Le roman, comme genre littéraire vivant, ne serait peut-être pas à l’agonie, comptant encore quelques représentants…
Voici l’argument principal de Riendeau : « Le roman semble offrir un portrait moral de son époque à partir d’un point de vue plus subjectif, à la fois lucide, ironique et cynique. Houellebecq, dans Plateforme, repense l’esthétique néoréaliste du roman par l’observation, l’analyse sociale et l’exploration de la sexualité, tout en privilégiant les discours de l’essai et de l’aphorisme. » (108)

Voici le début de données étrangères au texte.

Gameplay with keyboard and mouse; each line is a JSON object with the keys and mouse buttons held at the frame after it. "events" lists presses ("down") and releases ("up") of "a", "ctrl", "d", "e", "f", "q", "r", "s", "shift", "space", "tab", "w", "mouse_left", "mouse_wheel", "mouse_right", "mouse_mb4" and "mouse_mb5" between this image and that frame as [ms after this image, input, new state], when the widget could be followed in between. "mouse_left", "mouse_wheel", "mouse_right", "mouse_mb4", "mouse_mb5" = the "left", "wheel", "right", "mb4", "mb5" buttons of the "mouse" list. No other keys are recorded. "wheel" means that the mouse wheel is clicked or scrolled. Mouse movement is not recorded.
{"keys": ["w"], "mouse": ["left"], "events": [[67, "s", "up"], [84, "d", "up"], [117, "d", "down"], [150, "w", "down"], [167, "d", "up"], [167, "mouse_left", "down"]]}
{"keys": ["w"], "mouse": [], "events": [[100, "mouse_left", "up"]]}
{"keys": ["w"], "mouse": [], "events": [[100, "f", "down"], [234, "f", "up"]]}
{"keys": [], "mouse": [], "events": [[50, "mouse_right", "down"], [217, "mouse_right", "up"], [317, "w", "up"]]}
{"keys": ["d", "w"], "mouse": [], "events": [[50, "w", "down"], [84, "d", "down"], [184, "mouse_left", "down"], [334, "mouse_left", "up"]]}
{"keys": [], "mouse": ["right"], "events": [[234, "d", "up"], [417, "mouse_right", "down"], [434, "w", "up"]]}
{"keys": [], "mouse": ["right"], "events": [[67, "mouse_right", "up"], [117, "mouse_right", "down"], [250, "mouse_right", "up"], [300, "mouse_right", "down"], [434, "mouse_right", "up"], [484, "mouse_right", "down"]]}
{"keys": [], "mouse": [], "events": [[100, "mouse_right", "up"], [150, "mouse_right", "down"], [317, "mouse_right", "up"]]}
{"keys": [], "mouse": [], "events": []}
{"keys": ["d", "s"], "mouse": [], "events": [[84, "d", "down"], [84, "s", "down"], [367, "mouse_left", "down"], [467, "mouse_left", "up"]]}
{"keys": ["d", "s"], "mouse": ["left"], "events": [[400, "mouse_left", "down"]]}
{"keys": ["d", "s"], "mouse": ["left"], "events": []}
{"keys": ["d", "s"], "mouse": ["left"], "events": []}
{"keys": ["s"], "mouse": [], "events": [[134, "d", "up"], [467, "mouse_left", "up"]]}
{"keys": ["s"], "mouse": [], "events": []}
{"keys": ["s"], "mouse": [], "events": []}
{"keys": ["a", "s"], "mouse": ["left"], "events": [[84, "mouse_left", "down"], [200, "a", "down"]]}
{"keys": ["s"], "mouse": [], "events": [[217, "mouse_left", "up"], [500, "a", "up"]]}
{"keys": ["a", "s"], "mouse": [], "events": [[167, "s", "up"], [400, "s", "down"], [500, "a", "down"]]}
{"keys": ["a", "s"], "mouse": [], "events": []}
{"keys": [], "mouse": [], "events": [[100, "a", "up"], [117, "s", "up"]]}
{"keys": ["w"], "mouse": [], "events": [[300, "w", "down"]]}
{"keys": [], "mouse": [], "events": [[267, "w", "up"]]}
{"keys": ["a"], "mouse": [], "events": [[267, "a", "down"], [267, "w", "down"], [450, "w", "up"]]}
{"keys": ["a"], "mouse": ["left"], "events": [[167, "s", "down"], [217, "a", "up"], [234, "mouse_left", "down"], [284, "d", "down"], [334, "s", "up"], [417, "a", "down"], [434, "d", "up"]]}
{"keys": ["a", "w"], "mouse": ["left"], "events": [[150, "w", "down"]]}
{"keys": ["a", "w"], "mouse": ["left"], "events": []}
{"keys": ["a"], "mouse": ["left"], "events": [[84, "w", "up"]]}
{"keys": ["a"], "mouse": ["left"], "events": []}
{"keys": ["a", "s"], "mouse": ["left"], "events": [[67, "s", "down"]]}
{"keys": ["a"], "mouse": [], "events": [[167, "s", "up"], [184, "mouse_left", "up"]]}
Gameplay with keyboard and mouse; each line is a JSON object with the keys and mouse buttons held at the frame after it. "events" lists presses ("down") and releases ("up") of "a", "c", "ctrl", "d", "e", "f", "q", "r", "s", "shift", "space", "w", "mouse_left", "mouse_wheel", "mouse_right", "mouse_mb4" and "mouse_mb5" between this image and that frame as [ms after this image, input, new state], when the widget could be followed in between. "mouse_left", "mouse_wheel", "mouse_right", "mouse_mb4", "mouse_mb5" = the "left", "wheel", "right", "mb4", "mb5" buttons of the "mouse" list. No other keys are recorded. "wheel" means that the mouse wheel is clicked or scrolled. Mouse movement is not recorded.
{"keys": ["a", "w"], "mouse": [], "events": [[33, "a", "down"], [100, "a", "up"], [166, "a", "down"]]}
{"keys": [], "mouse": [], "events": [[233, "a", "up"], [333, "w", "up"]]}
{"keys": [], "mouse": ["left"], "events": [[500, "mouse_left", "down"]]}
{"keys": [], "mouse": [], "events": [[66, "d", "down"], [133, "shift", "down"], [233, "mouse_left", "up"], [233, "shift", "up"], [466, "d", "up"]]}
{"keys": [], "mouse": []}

Au fond, Houellebecq « s’inscrit dans une logique de continuité du roman européen. Un roman de Houellebecq fait appel à tous les matériaux qui lui permettent d’aller au-delà d’un récit ou d’une fiction, une œuvre qui reprend non seulement les éléments romanesques conventionnels (intrigue, personnages), mais aussi divers matériaux (catalogues publicitaires, rapports scientifiques), divers genres (poèmes, essais) et qui recourt à la critique sociale. Celle-ci propose une version du monde fût-elle cynique ou désespérée qui dérange par ses positions éthiques ou idéologiques équivoques. » (109) (On voit bien ce que le critique veut dire par continuité du roman européen le roman est « omnivore »/« impérialiste », polyphonique, il propose une version du monde, etc…)
En gros : « Ce qui caractérise aussi ses romans [à Houellebecq], c’est ce recours à une multiplicité de discours (scientifiques, philosophiques, littéraires) qui s’intègrent à la narration et à une abondance de commentaires sociaux (sur la religion, la sexualité, la publicité, etc.). » (107)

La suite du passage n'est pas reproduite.